ZALDIAR is indicated for the treatment of moderate to severe pain when your doctor thinks that a combination of tramadol and paracetamol is needed.
ZALDIAR is reserved for adults and adolescents from 12 years old.
What is Zaldiar tablets 37 5mg/325mg used for and indication?
Symptomatic treatment of moderate to severe pain. The use of Zaldiar should be limited to patients with moderate to severe pain requiring treatment with a combination of paracetamol and tramadol ( see Pharmacodynamics ).
zaldiar tablets dosage
RESERVED FOR ADULTS and ADOLESCENT (from 12 years old)
Use of ZALDIAR should be limited to patients with moderate to severe pain requiring treatment with paracetamol and tramadol.
The dose should be individually adjusted according to the intensity of the pain and the individual sensitivity of the patient.
The recommended starting dose is 2 tablets of ZALDIAR. Additional doses may be administered as needed, without exceeding 8 tablets per day (300 mg tramadol and 2600 mg paracetamol).
The catches must be spaced at least 6 hours apart.
ZALDIAR should under no circumstances be administered longer than is strictly necessary (see Warnings and Precautions ). If the nature or severity of the disease requires repeated treatment or prolonged treatment, careful and regular monitoring should be carried out (with treatment breaks if possible) to check whether continuation of treatment is necessary.
zaldiar tablets dosage
children:
The safety and efficacy of ZALDIAR have not been established in children under 12 years of age. Treatment is not recommended in this population.
Elderly
The usual dosage may be used although a 17% increase in the elimination half-life of tramadol has been observed in healthy subjects over 75 years of age after oral administration.

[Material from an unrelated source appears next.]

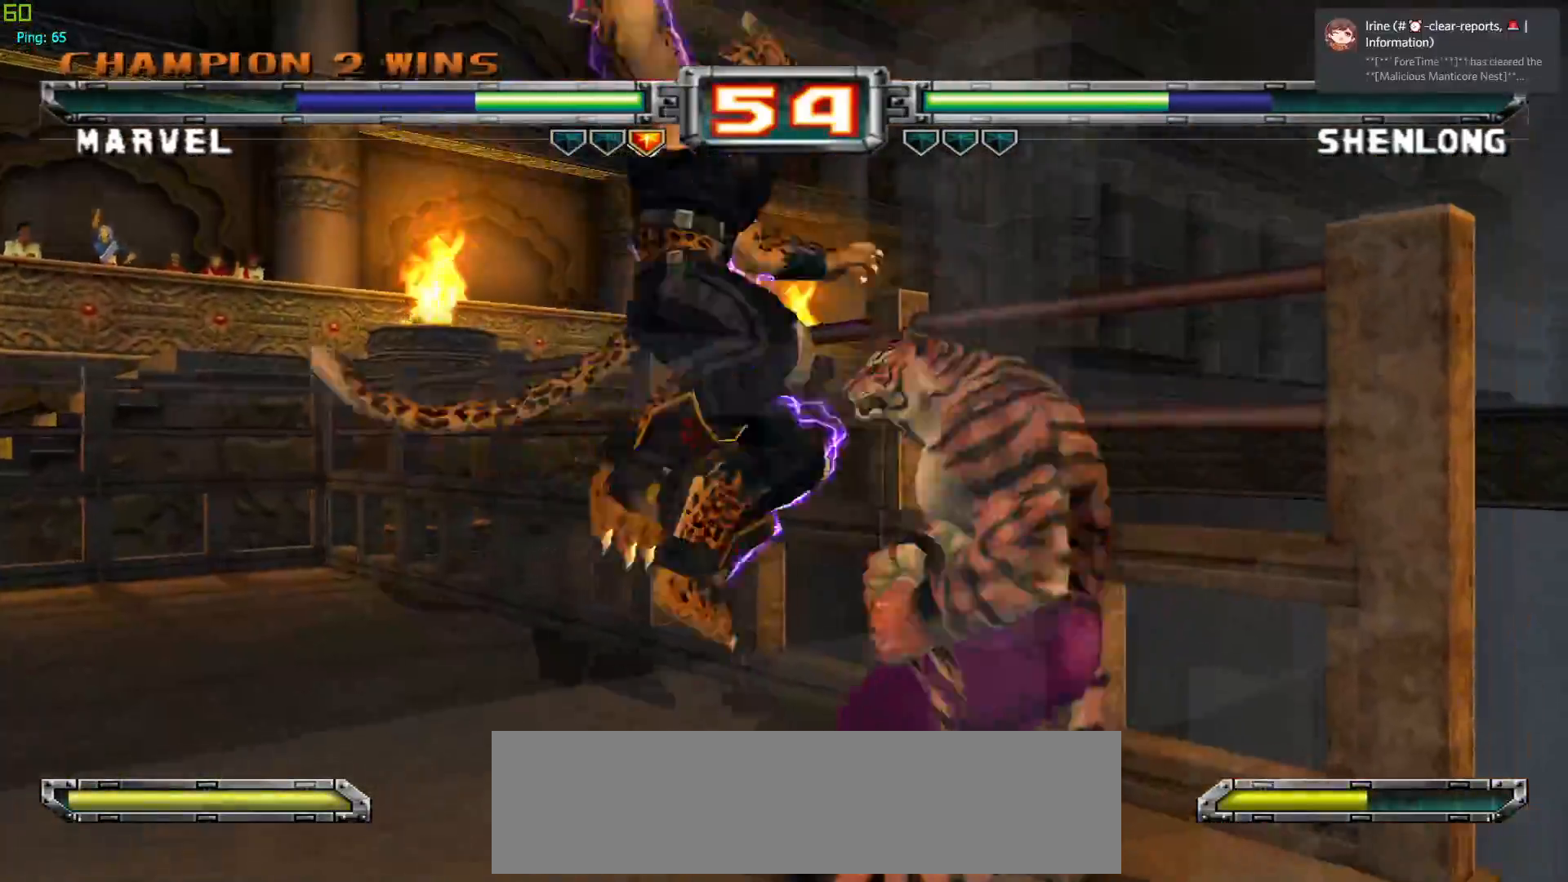
{"buttons": [], "left_stick": "center", "events": [[33, "R1", "up"]]}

In patients over 75 years of age, a minimum interval of 6 hours between dosages is recommended because of the presence of tramadol.
Renal failure:
Due to the presence of tramadol, the use of ZALDIAR is not recommended in cases of severe renal impairment (creatinine clearance <10 ml / min).
In patients with moderate renal impairment (creatinine clearance between 10 and 30 ml / min), the interval between doses should be 12 hours. Since tramadol is eliminated very slowly by hemodialysis or haemofiltration, post-dialysis is not usually necessary to maintain analgesia.
Hepatic insufficiency:
ZALDIAR should not be used in patients with severe hepatic impairment . In patients with moderate hepatic impairment, an increase in the interval between doses should be carefully considered (see Warnings and Precautions ).
Administration mode:
Oral way.
The tablets should be swallowed as is, with a sufficient amount of liquid. They should not be split or chewed.
How it works Zaldiar Tablets :
Pharmacotherapeutic group: Tramadol in combination , ATC code: N02AX52
ANALGESIC
Tramadol is an opioid analgesic of central action. Tramadol is a nonselective agonist for the μ, δ and κ morphine receptors, with a higher affinity for μ receptors. In addition, the other mechanisms contributing to the analgesic effects of the product are inhibition of neuronal norepinephrine reuptake and increased serotonin release. Tramadol has an antitussive effect. Unlike morphine, a wide range of analgesic doses of tramadol have no respiratory depressant effect. Gastrointestinal motility is not changed either.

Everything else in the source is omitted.